**EXCERPTED DATA**
# # # # # # #

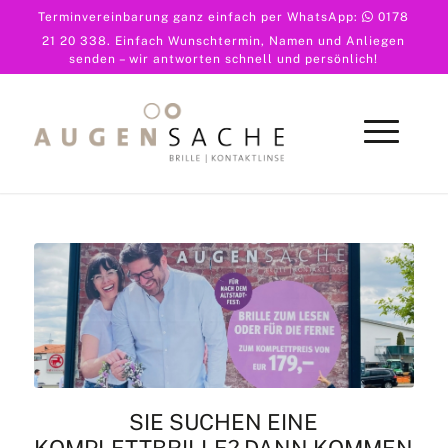
Terminvereinbarung ganz einfach per WhatsApp:
0178
21 20 338
. Einfach Wunschtermin, Namen und Anliegen
senden – wir antworten schnell und persönlich!
SIE SUCHEN EINE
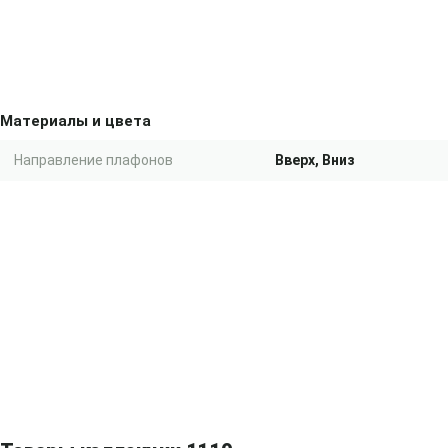
Материалы и цвета
Направление плафонов
Вверх, Вниз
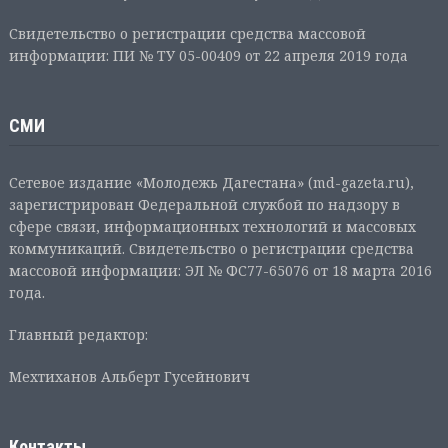
Свидетельство о регистрации средства массовой
информации: ПИ № ТУ 05-00409 от 22 апреля 2019 года
СМИ
Сетевое издание «Молодежь Дагестана» (md-gazeta.ru),
зарегистрирован Федеральной службой по надзору в
сфере связи, информационных технологий и массовых
коммуникаций. Свидетельство о регистрации средства
массовой информации: ЭЛ № ФС77-65076 от 18 марта 2016
года.
Главный редактор:
Мехтиханов Альберт Гусейнович
Контакты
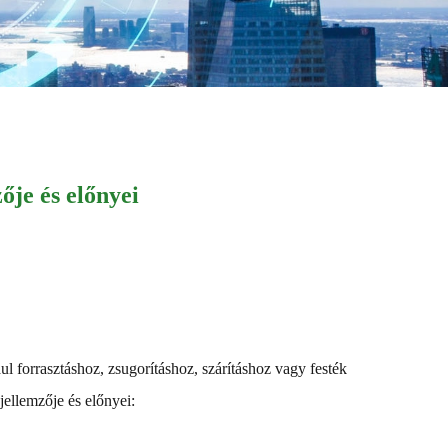
ője és előnyei
l forrasztáshoz, zsugorításhoz, szárításhoz vagy festék
jellemzője és előnyei:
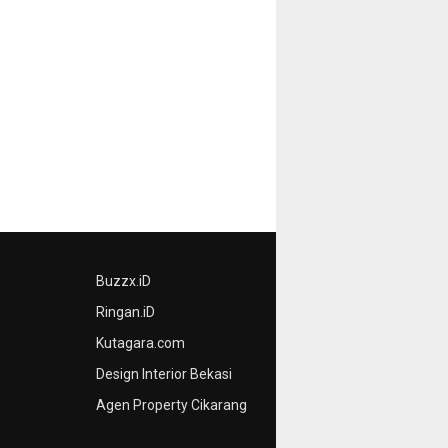
Buzzx.iD
Ringan.iD
n
Kutagara.com
Design Interior Bekasi
Agen Property Cikarang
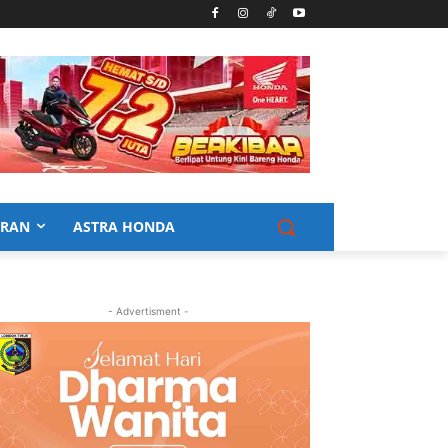
URAN
ASTRA HONDA
- Advertisment -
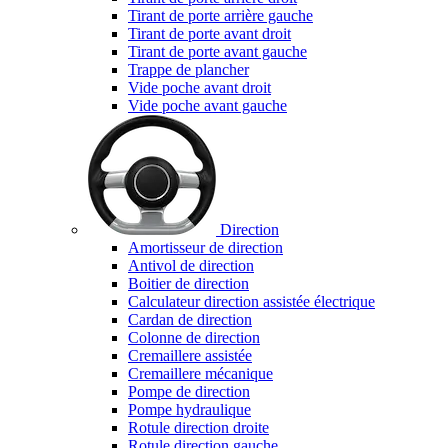
Tirant de porte arrière gauche
Tirant de porte avant droit
Tirant de porte avant gauche
Trappe de plancher
Vide poche avant droit
Vide poche avant gauche
Direction
Amortisseur de direction
Antivol de direction
Boitier de direction
Calculateur direction assistée électrique
Cardan de direction
Colonne de direction
Cremaillere assistée
Cremaillere mécanique
Pompe de direction
Pompe hydraulique
Rotule direction droite
Rotule direction gauche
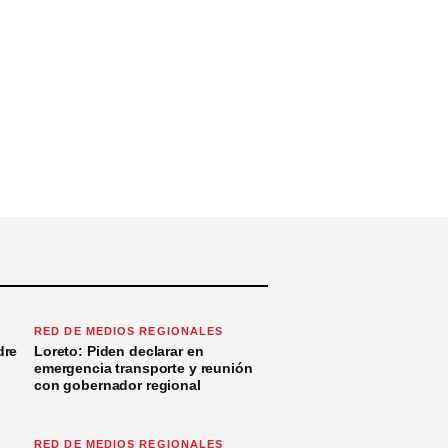
RED DE MEDIOS REGIONALES
dre
Loreto: Piden declarar en
emergencia transporte y reunión
con gobernador regional
RED DE MEDIOS REGIONALES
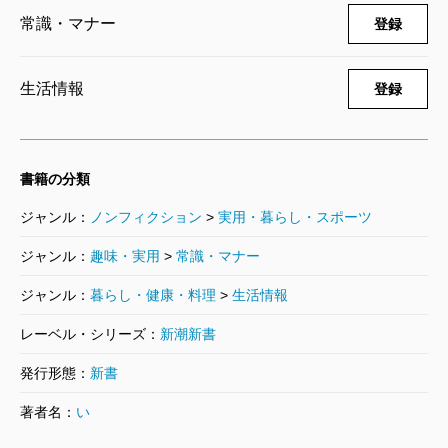
常識・マナー
登録
生活情報
登録
書籍の分類
ジャンル：
ノンフィクション
>
実用・暮らし・スポーツ
ジャンル：
趣味・実用
>
常識・マナー
ジャンル：
暮らし・健康・料理
>
生活情報
レーベル・シリーズ：
新潮新書
発行形態：
新書
著者名：
い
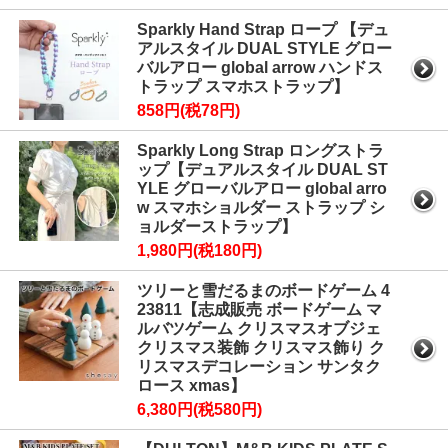
Sparkly Hand Strap ロープ 【デュ
アルスタイル DUAL STYLE グロー
バルアロー global arrow ハンドス
トラップ スマホストラップ】
858円(税78円)
Sparkly Long Strap ロングストラ
ップ【デュアルスタイル DUAL ST
YLE グローバルアロー global arro
w スマホショルダー ストラップ シ
ョルダーストラップ】
1,980円(税180円)
ツリーと雪だるまのボードゲーム 4
23811【志成販売 ボードゲーム マ
ルバツゲーム クリスマスオブジェ
クリスマス装飾 クリスマス飾り ク
リスマスデコレーション サンタク
ロース xmas】
6,380円(税580円)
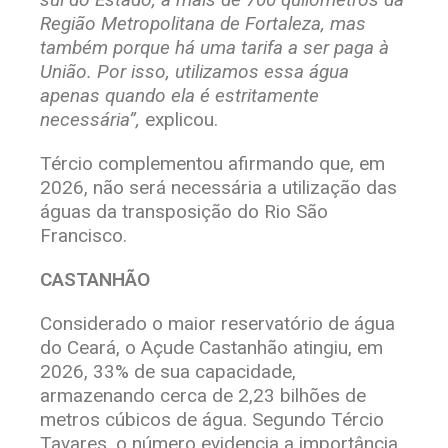
Região Metropolitana de Fortaleza, mas
também porque há uma tarifa a ser paga à
União. Por isso, utilizamos essa água
apenas quando ela é estritamente
necessária”,
explicou.
Tércio complementou afirmando que, em
2026, não será necessária a utilização das
águas da transposição do Rio São
Francisco.
CASTANHÃO
Considerado o maior reservatório de água
do Ceará, o Açude Castanhão atingiu, em
2026, 33% de sua capacidade,
armazenando cerca de 2,23 bilhões de
metros cúbicos de água. Segundo Tércio
Tavares, o número evidencia a importância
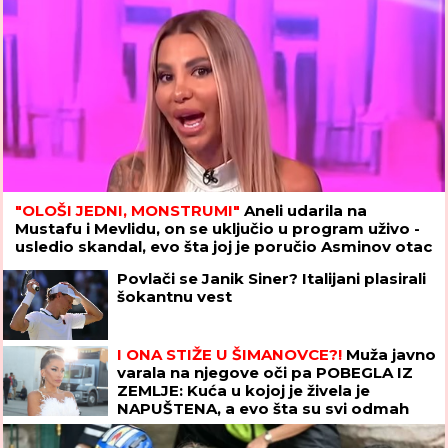
"OLOŠI JEDNI, MONSTRUMI"
Aneli udarila na
Mustafu i Mevlidu, on se uključio u program uživo -
usledio skandal, evo šta joj je poručio Asminov otac
Povlači se Janik Siner? Italijani plasirali
šokantnu vest
I ONA STIŽE U ŠIMANOVCE?!
Muža javno
varala na njegove oči pa POBEGLA IZ
ZEMLJE: Kuća u kojoj je živela je
NAPUŠTENA, a evo šta su svi odmah
videli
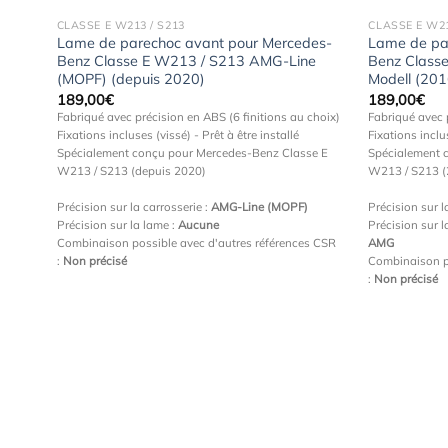
CLASSE E W213 / S213
CLASSE E W21
Lame de parechoc avant pour Mercedes-
Lame de pa
Benz Classe E W213 / S213 AMG-Line
Benz Classe
(MOPF) (depuis 2020)
Modell (20
189,00
€
189,00
€
Fabriqué avec précision en ABS (6 finitions au choix)
Fabriqué avec 
Fixations incluses (vissé) - Prêt à être installé
Fixations inclus
Spécialement conçu pour Mercedes-Benz Classe E
Spécialement 
W213 / S213 (depuis 2020)
W213 / S213 
Précision sur la carrosserie :
AMG-Line (MOPF)
Précision sur l
Précision sur la lame :
Aucune
Précision sur l
Combinaison possible avec d'autres références CSR
AMG
:
Non précisé
Combinaison p
:
Non précisé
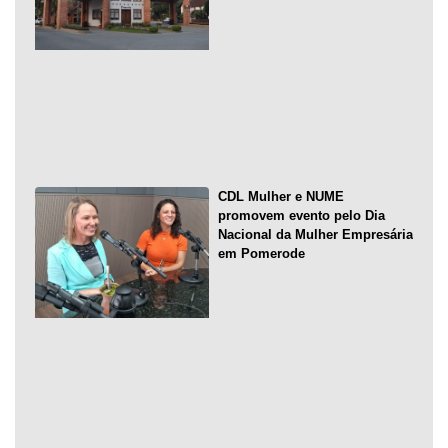
CDL Mulher e NUME
promovem evento pelo Dia
Nacional da Mulher Empresária
em Pomerode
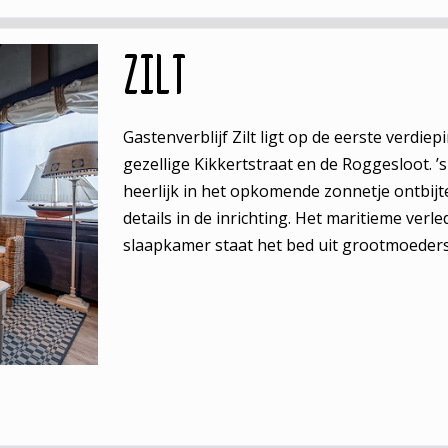
Zilt
Gastenverblijf Zilt ligt op de eerste verdiep
gezellige Kikkertstraat en de Roggesloot. ’
heerlijk in het opkomende zonnetje ontbijte
details in de inrichting. Het maritieme verle
slaapkamer staat het bed uit grootmoederst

# # # # # # #

Give back the records word for word, without their pictures.

**SOLUTION TO THE PROBLEM**
Terminvereinbarung ganz einfach per WhatsApp:
0178
21 20 338
. Einfach Wunschtermin, Namen und Anliegen
senden – wir antworten schnell und persönlich!
SIE SUCHEN EINE
Материалы и цвета
Направление плафонов
Вверх, Вниз
Свидетельство о регистрации средства массовой
информации: ПИ № ТУ 05-00409 от 22 апреля 2019 года
СМИ
Сетевое издание «Молодежь Дагестана» (md-gazeta.ru),
зарегистрирован Федеральной службой по надзору в
сфере связи, информационных технологий и массовых
коммуникаций. Свидетельство о регистрации средства
массовой информации: ЭЛ № ФС77-65076 от 18 марта 2016
года.
Главный редактор:
Мехтиханов Альберт Гусейнович
Контакты
ője és előnyei
l forrasztáshoz, zsugorításhoz, szárításhoz vagy festék
jellemzője és előnyei:
Buzzx.iD
Ringan.iD
n
Kutagara.com
Design Interior Bekasi
Agen Property Cikarang
URAN
ASTRA HONDA
- Advertisment -
Tirant de porte arrière gauche
Tirant de porte avant droit
Tirant de porte avant gauche
Trappe de plancher
Vide poche avant droit
Vide poche avant gauche
Direction
Amortisseur de direction
Antivol de direction
Boitier de direction
Calculateur direction assistée électrique
Cardan de direction
Colonne de direction
Cremaillere assistée
Cremaillere mécanique
Pompe de direction
Pompe hydraulique
Rotule direction droite
Rotule direction gauche
RED DE MEDIOS REGIONALES
dre
Loreto: Piden declarar en
emergencia transporte y reunión
con gobernador regional
RED DE MEDIOS REGIONALES
常識・マナー
登録
生活情報
登録
書籍の分類
ジャンル：
ノンフィクション
>
実用・暮らし・スポーツ
ジャンル：
趣味・実用
>
常識・マナー
ジャンル：
暮らし・健康・料理
>
生活情報
レーベル・シリーズ：
新潮新書
発行形態：
新書
著者名：
い
Sparkly Hand Strap ロープ 【デュ
アルスタイル DUAL STYLE グロー
バルアロー global arrow ハンドス
トラップ スマホストラップ】
858円(税78円)
Sparkly Long Strap ロングストラ
ップ【デュアルスタイル DUAL ST
YLE グローバルアロー global arro
w スマホショルダー ストラップ シ
ョルダーストラップ】
1,980円(税180円)
ツリーと雪だるまのボードゲーム 4
23811【志成販売 ボードゲーム マ
ルバツゲーム クリスマスオブジェ
クリスマス装飾 クリスマス飾り ク
リスマスデコレーション サンタク
ロース xmas】
6,380円(税580円)
Região Metropolitana de Fortaleza, mas
também porque há uma tarifa a ser paga à
União. Por isso, utilizamos essa água
apenas quando ela é estritamente
necessária”,
explicou.
Tércio complementou afirmando que, em
2026, não será necessária a utilização das
águas da transposição do Rio São
Francisco.
CASTANHÃO
Considerado o maior reservatório de água
do Ceará, o Açude Castanhão atingiu, em
2026, 33% de sua capacidade,
armazenando cerca de 2,23 bilhões de
metros cúbicos de água. Segundo Tércio
Tavares, o número evidencia a importância
"OLOŠI JEDNI, MONSTRUMI"
Aneli udarila na
Mustafu i Mevlidu, on se uključio u program uživo -
usledio skandal, evo šta joj je poručio Asminov otac
Povlači se Janik Siner? Italijani plasirali
šokantnu vest
I ONA STIŽE U ŠIMANOVCE?!
Muža javno
varala na njegove oči pa POBEGLA IZ
ZEMLJE: Kuća u kojoj je živela je
NAPUŠTENA, a evo šta su svi odmah
videli
CLASSE E W213 / S213
CLASSE E W21
Lame de parechoc avant pour Mercedes-
Lame de pa
Benz Classe E W213 / S213 AMG-Line
Benz Classe
(MOPF) (depuis 2020)
Modell (20
189,00
€
189,00
€
Fabriqué avec précision en ABS (6 finitions au choix)
Fabriqué avec 
Fixations incluses (vissé) - Prêt à être installé
Fixations inclus
Spécialement conçu pour Mercedes-Benz Classe E
Spécialement 
W213 / S213 (depuis 2020)
W213 / S213 
Précision sur la carrosserie :
AMG-Line (MOPF)
Précision sur l
Précision sur la lame :
Aucune
Précision sur l
Combinaison possible avec d'autres références CSR
AMG
:
Non précisé
Combinaison p
:
Non précisé
CDL Mulher e NUME
promovem evento pelo Dia
Nacional da Mulher Empresária
em Pomerode
Zilt
Gastenverblijf Zilt ligt op de eerste verdiep
gezellige Kikkertstraat en de Roggesloot. ’
heerlijk in het opkomende zonnetje ontbijte
details in de inrichting. Het maritieme verle
slaapkamer staat het bed uit grootmoederst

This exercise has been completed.